感謝祭が終わり、税制改革法案をめぐる上院での審議が本格化しました。27日は、上院財政委員会の議員がホワイトハウスを訪ね、トランプ大統領とランチをとりながら意見を交換しました。28日は、トランプ大統領が議会を訪ねます。


税制改革法案を巡っては、共和党の上院議員数人が反対、あるいは慎重な姿勢を示しています。一連の会議を控えトランプ大統領は、法案を通過させるため、一部修正する方向だとツイートしました。中間所得層にとっても、企業にとっても節税となり、うまくいくとしています。

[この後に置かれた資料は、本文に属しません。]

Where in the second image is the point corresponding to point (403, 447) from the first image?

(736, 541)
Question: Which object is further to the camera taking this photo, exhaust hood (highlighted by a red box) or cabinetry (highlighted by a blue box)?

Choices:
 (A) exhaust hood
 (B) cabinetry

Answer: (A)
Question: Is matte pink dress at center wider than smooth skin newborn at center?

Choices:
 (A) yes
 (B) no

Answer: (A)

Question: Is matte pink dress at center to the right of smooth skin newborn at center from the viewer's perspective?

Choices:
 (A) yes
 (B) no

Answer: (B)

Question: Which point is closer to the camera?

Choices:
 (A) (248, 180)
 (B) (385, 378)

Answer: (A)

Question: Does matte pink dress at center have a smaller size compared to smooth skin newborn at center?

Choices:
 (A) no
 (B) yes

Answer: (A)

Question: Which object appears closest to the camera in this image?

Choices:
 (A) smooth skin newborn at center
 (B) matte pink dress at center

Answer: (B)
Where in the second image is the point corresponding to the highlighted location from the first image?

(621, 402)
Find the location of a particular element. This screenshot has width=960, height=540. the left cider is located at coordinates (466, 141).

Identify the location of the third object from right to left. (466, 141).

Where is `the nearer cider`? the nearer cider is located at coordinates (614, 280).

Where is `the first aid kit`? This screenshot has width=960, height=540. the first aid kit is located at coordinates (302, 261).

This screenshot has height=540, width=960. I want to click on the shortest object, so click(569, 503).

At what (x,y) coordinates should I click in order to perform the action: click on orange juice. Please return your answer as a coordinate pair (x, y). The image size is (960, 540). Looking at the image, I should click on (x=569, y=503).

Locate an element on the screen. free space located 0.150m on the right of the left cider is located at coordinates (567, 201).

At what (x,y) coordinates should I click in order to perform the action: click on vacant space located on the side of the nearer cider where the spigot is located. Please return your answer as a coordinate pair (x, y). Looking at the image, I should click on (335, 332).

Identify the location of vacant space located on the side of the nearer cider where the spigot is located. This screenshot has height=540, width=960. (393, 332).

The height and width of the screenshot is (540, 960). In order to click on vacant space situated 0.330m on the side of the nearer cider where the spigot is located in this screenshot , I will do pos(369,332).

トランプ大統領の主張通り、上院の税制改革法案では、年間に10万米ドル(約1110万円)を超す所得がある世帯は減税になることが議会の予算局(CBO)の試算で示されました。


しかし同時に、低所得層には大幅な増税になることも明らかになりました。さらに、今後10年間で財政赤字額が1兆4000億米ドル(約155兆円)増えることも示されました。


下院はすでに独自の税制改革法案を可決しています。ただ、減税の期限、所得区分、控除の範囲と規模などで上院の法案との違いが大きい。このため、上院が法案を可決したとしても、下院との調整が難航する可能性があります。


トランプ大統領と共和党は、クリスマス前に税制改革を成立させることを目標にしています。日程をにらみ、上院は早ければ今週中にも法案を採決する方向です。今週のマーケットは、ワシントン発の税制改革に絡む動きに一喜一憂することが予想されます。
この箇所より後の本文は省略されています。